For various reasons, the ACE project was slow in coming to fruition. It was not until 1950, after Turing had already left NPL, that the Pilot ACE became operational. The construction of Pilot ACE and its successors, DEUCE and the full-scale ACE, are described in the book’s final paper, a reprint of a 1958 paper titled “The History and Present Use of Digital Computers at the National Physical Laboratory.” Michael Woodger, the author, began his career at NPL as one of Turing’s assistants. Although the computers that Woodger describes incorporate many of the ideas in the ACE report, none was based directly on Turing’s original design.

The book’s Introduction includes a short biography of Turing, a discussion of the circumstances leading up to the ACE report, an analysis of the report, and an epilogue. My only quibble with the introduction is its brevity. Carpenter and Doran repeatedly refer to their 1977 paper [3], in which the ACE report is subjected to a more thorough analysis, making the reader wish that more information from this paper had been incorporated into the introduction. (Another excellent source of information about the ACE report is Hodges’s book [1], by far the best account of Turing’s life and work.)

Physically, the book is attractive. The three papers have been set in the same typeface as the Introduction, giving the book a uniform appearance. The figures are clear, despite being reproduced from Turing’s original drawings.

The publication of this book will make the ACE report available to a wider audience than ever before. The availability of the report should encourage lively debate among historians concerning Turing’s contributions to the development of early electronic digital computers. I highly recommend this book to anyone interested in the history of computing or the work of Alan Turing.

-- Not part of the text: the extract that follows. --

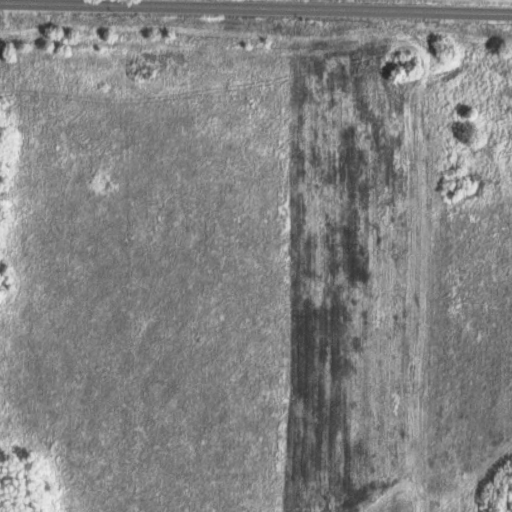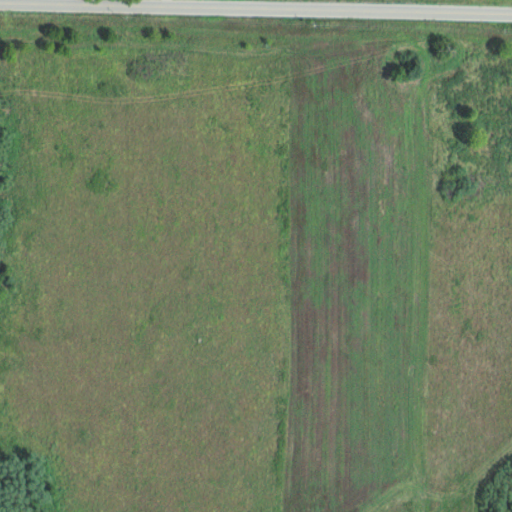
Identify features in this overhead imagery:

Reviewer:  K. N. King Review #: CR110869
1) Hodges, A.Alan Turing: the enigma, Simon and Schuster, New York, 1983. See <CR> Rev. 8407-0517.
2) von Neumann, J.First draft of a report on the EDVAC, Moore School of Electrical Engineering, University of Pennsylvania, Contract No. W-670-ORD-4926, June 1945.
3) Carpenter, B. E.; and Doran, R. W.The other Turing machine, Comput. J. 20 (1977), 269–279. See <CR> 19, 3 (March 1978), Rev. 32,683.